A related fact is that the burgeoning welfare/regulatory/environmental state has crowded out investments in productivity enhancements and has increased taxes and/or lowered income for those most hurt by lowered productivity. Much of the blame for this lies with the left. At the same time, much of the blame for growing deficits lies with the right, which has been opposed to raising taxes to pay for its favored government programs, especially military spending.
Then there is the overriding American culture of consumerism and indebtedness. Over the last half-century, this culture has supplanted the former culture of saving and living below one’s means, thus putting Americans at a long-term economic disadvantage to countries with higher savings and thus higher investments in productivity improvements. Most people automatically think of China in this regard, but in actuality our trade deficit is higher with Germany, which has a high savings rate.
Levinson is largely silent about the economic effects of immigration, which can be a double-edged sword. Japan is dying demographically because its birth rate is below the population replacement rate and because it doesn’t allow immigration to make up the difference. On the other edge of the sword, the USA has allowed an influx of 12 million or more low-skilled and poorly-educated immigrants, most of whom are from Latin America. They tend to go into jobs where productivity gains are difficult to achieve, such as cooks, maids, and landscapers.
Trigger warning: It’s politically-incorrect to say this, but immigrants from outside of Latin America, especially Asia, have helped to increase economic growth and productivity. For example, according to a recent Wall Street Journal editorial, the largest percentage of finalists in what is known as the Junior Nobel Prize come from India, China, Japan, Singapore, and South Korea. It’s a similar story with respect to the founding of start-up companies valued at $1 billion or more. Noticeably missing from the statistics were immigrants from Latin America. This doesn’t mean that Latins won’t catch up someday, but productivity will suffer in the interim.
Levinson also is mostly silent about education, which many economists see as essential in improving productivity. But productivity in the huge education sector of the economy is abysmal. For K-12 schools, there has been a 70% decline in productivity over the last half-century, as determined by comparing flat test scores with skyrocketing per-pupil spending. Productivity is almost as bad in higher education, where the cost of a degree has skyrocketed.
Productivity also stinks in the government sector. There are over 12 million more government employees at the state and local levels than there would have been if the growth in government employment had stayed even with population growth instead of exceeding it.
Levinson doesn’t see any way out of the productivity doldrums, for he believes that the social, economic, and demographic conditions of the glory years cannot be replicated today, regardless of what policy buttons are pushed.

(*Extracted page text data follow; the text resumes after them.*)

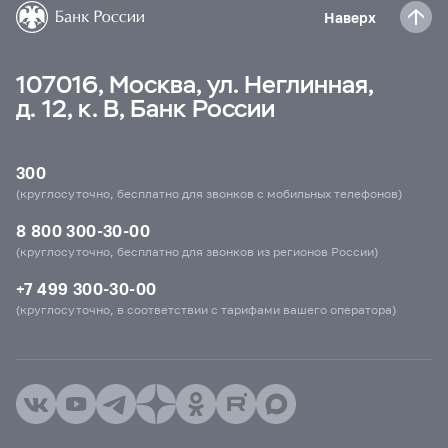
Наверх
107016, Москва, ул. Неглинная,
д. 12, к. В, Банк России
300
(круглосуточно, бесплатно для звонков с мобильных телефонов)
8 800 300-30-00
(круглосуточно, бесплатно для звонков из регионов России)
+7 499 300-30-00
(круглосуточно, в соответствии с тарифами вашего оператора)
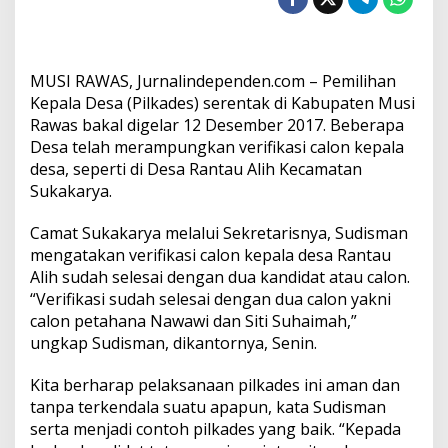
I
n
g
a
MUSI RAWAS, Jurnalindependen.com – Pemilihan
t
k
Kepala Desa (Pilkades) serentak di Kabupaten Musi
a
Rawas bakal digelar 12 Desember 2017. Beberapa
n
Desa telah merampungkan verifikasi calon kepala
C
desa, seperti di Desa Rantau Alih Kecamatan
a
Sukakarya.
k
a
d
Camat Sukakarya melalui Sekretarisnya, Sudisman
e
mengatakan verifikasi calon kepala desa Rantau
s
Alih sudah selesai dengan dua kandidat atau calon.
J
“Verifikasi sudah selesai dengan dua calon yakni
a
g
calon petahana Nawawi dan Siti Suhaimah,”
a
ungkap Sudisman, dikantornya, Senin.
I
n
Kita berharap pelaksanaan pilkades ini aman dan
t
tanpa terkendala suatu apapun, kata Sudisman
e
g
serta menjadi contoh pilkades yang baik. “Kepada
r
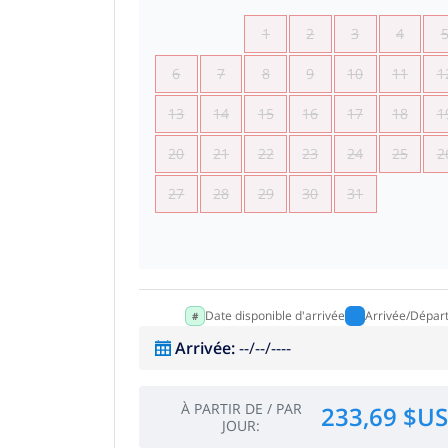
1
2
3
4
6
7
8
9
10
11
1
13
14
15
16
17
18
1
20
21
22
23
24
25
2
27
28
29
30
31
Date disponible d'arrivée
Arrivée/Dépar
Arrivée
:
--/--/----
À PARTIR DE
/
PAR
233,69 $US
JOUR
:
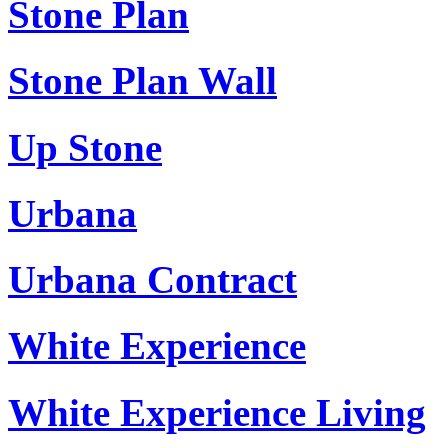
Stone Plan
Stone Plan Wall
Up Stone
Urbana
Urbana Contract
White Experience
White Experience Living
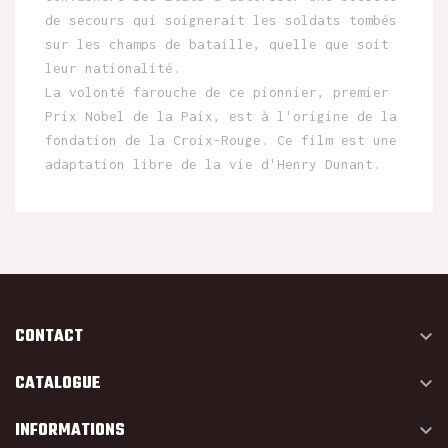
de secours qui soignerait les soldats tombés
sur les champs de bataille, quelle que soit
leur nationalité.
La volonté farouche de ce pionnier, premier
Prix Nobel de la Paix, est à l'origine de la
fondation de la Croix-Rouge. Ce film est une
adaptation libre de la vie d'Henry Dunant.
CONTACT

CATALOGUE

INFORMATIONS


I disagree. With the right leadership explaining the problem, the public can be convinced to make the short-term sacrifices necessary to increase productivity so that economic growth can return to where it used to be. They can be convinced to spend less and save more, to stop demanding subsidies and handouts from the government, to spend less time on social media and watching TV and more time on reflection and self-improvement, to take off their ideological and partisan blinders, and to hold politicians, teachers, and other public servants accountable for achieving more with less.
On second thought, I agree with Levinson. It’s delusional to think that any of this will happen.